Naast hem trappelde zijn paard; onrustig ging de blik van het dier naar het stijgende water van de inham. Het schurend gerucht van het tij en de kreet van een vogel vulden het wijde land. De zware rust van de dijken in de grijze namiddag dempte het luidruchtig gedoe van de soldaten die één voor één de banken vóór de herberg verlieten en naar het water kwamen staren dat van het noorden in gestadig bruisen kwam aanzwellen.
Het geklop van riemen weerklonk over de stroom en een grote platboomde schuit zwenkte af tegen de vloed. Twee mannen roeiden met gespannen lichaam stroomop door het rukkend geweld van de Schelde en lieten zich dan in een wijde boog meevoeren tot aan de inham; rustig naderden zij de kleine vlotbrug.
- ‘Eerst het paard,’ zei de officier.
Twee mannen hadden het achteruit steigerende dier bij de toom gegrepen. Het loensde schichtig naar de naderende schuit.
| |
| |
- ‘En moet dat paard langs dat trapke naar beneden?’ vroeg een jonge man die, met de handen op de rug, het bedrijf stond aan te kijken.

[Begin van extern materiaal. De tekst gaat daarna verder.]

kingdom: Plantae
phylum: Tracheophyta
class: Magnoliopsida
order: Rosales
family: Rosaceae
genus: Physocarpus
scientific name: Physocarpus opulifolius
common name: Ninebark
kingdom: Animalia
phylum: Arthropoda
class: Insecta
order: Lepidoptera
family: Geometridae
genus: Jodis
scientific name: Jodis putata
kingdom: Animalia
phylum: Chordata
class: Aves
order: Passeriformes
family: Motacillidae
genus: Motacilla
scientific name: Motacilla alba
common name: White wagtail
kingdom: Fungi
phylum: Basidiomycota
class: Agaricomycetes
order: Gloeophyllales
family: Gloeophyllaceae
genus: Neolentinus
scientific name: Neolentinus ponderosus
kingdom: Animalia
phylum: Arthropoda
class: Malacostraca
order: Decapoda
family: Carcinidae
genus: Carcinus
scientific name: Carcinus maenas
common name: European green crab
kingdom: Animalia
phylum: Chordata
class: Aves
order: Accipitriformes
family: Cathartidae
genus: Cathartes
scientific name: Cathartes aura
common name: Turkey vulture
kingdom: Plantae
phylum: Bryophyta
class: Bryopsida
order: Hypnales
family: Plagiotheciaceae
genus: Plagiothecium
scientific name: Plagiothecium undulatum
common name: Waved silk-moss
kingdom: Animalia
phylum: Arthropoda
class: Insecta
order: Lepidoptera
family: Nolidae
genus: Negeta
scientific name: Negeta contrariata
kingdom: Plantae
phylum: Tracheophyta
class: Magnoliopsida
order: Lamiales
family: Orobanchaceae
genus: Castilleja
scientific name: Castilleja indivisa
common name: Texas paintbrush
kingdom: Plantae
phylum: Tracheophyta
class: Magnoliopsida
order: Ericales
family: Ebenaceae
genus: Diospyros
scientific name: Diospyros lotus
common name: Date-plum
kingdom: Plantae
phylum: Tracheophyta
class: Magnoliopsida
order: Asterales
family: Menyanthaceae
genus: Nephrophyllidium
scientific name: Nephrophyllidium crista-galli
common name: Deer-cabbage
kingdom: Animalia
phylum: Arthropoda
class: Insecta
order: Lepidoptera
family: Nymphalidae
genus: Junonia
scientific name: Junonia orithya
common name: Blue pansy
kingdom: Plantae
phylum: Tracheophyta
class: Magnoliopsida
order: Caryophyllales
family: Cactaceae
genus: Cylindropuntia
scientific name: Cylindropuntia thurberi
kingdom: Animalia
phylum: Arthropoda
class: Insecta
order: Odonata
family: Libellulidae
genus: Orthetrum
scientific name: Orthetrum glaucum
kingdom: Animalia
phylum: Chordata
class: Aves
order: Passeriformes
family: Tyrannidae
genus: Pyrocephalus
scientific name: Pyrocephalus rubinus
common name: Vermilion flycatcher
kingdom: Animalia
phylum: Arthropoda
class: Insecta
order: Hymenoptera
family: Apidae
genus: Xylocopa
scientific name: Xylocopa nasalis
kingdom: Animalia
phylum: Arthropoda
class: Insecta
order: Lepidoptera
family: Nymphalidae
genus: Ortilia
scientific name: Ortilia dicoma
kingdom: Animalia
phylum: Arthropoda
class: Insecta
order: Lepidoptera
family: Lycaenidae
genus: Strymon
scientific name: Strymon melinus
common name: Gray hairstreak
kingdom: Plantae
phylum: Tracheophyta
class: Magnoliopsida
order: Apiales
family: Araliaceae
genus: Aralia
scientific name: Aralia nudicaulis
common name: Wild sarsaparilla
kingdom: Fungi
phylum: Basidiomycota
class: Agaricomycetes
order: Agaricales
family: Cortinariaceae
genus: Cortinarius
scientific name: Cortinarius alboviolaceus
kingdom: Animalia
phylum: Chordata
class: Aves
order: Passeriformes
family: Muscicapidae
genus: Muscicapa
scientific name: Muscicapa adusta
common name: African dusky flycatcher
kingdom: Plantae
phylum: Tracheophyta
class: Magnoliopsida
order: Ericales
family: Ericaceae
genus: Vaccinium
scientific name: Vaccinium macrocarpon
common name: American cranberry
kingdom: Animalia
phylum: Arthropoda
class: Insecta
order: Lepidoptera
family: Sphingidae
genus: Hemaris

De officier haalde de schouders op en antwoordde niet. Hij klopte het paard op de nek zodat het een ogenblik rustiger werd, maar toen men het dichter bij het water wilde voeren, steigerde het wild klauwend en sidderend achteruit.
De twee mannen in de schuit keken toe zonder woord of gebaar. Zij hadden de boot gemeerd en stonden rechtop te wachten naar de soldaten die moesten overgezet.
- ‘Laat het paard naar beneden springen’, zei de jonge man.
- ‘Bemoei u met uw eigen zaken’, zei de officier kortaf.
De soldaten stonden hem besluiteloos aan te kijken.
- ‘Het paard zal niet meekunnen, kapitein’, riep er een.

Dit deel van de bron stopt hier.